Síntomas que presentan bebés como la de Paula Chaves cuando sufren de APLV

Cómo se detecta

Dado que la proteína de la leche atraviesa la leche materna y el niño se expone indirectamente al ser amamantado, el tratamiento inicial consiste en la llamada ‘dieta de exclusión’, en la que la mamá saca de su dieta todo producto lácteo o derivado que contenga la proteína de la leche de vaca (como, por ejemplo, cualquier alimento que se prepare con leche: puré, panes y demás panificados, manteca, flanes y demás postres lácteos, embutidos, tartas, entre muchos otros).Si el niño ya está recibiendo otros alimentos, ninguno de estos debe contener componentes de la leche de vaca.

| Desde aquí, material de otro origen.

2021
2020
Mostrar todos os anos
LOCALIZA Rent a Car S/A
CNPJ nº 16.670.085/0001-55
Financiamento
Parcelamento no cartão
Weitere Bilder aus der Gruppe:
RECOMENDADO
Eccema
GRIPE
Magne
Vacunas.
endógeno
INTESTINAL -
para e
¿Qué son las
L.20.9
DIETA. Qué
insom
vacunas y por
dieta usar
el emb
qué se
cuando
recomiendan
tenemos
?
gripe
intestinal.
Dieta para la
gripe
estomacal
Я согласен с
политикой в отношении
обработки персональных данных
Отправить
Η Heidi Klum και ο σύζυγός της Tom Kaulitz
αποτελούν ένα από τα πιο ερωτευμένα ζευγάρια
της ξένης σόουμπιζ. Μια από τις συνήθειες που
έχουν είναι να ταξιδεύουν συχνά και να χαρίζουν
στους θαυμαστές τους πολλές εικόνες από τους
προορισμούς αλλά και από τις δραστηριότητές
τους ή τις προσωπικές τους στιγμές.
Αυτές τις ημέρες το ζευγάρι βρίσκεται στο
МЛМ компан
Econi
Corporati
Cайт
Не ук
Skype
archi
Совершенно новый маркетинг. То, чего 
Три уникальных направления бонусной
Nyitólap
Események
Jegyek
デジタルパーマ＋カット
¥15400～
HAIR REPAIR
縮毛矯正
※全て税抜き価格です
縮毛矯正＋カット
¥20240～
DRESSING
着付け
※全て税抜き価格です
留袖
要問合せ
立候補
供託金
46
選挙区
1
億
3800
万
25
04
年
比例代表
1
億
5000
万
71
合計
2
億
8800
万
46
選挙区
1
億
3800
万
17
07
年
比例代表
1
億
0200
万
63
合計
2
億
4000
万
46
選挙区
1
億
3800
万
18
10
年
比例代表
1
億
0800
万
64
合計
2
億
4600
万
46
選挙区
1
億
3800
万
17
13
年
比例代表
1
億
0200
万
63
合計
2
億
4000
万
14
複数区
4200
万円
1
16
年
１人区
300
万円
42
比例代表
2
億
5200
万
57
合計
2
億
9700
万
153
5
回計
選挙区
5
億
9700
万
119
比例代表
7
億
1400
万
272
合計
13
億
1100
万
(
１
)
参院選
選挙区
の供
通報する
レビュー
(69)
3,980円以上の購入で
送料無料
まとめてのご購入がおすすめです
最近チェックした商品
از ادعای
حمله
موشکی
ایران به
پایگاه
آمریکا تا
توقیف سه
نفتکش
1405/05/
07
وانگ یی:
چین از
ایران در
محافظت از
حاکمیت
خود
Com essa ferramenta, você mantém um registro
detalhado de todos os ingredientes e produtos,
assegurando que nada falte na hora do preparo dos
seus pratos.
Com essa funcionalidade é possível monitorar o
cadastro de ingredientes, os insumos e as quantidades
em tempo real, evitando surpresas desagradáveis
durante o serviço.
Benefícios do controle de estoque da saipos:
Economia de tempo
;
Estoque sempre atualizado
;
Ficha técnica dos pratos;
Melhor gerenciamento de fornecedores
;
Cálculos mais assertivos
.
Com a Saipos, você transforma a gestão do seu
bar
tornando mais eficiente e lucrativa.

Para aquellos casos en los que no es viable mantener la lactancia, y el cuadro patológico esté justificado, es posible reemplazarla por ‘fórmulas infantiles especiales’.

“Entre las acciones para prevenir las alergias alimentarias, en general se recomienda fomentar a la madre una dieta variada y saludable sin restricción de alimentos alergénicos durante el embarazo o la lactancia, evitar el humo del tabaco durante el embarazo, favorecer el parto vaginal, promover la lactancia materna exclusiva los primeros 4 a 6 meses, y sostenerla aún si hay necesidad de fórmulas especiales o al introducir los alimentos complementarios independientes del riesgo de alergia. Sin embargo, en las situaciones especiales como las descritas para APLV, serán el equipo integrado por el pediatra, alergólogo y gastroenterólogo quien guiará a la madre y al paciente en este camino”, señaló la especialista.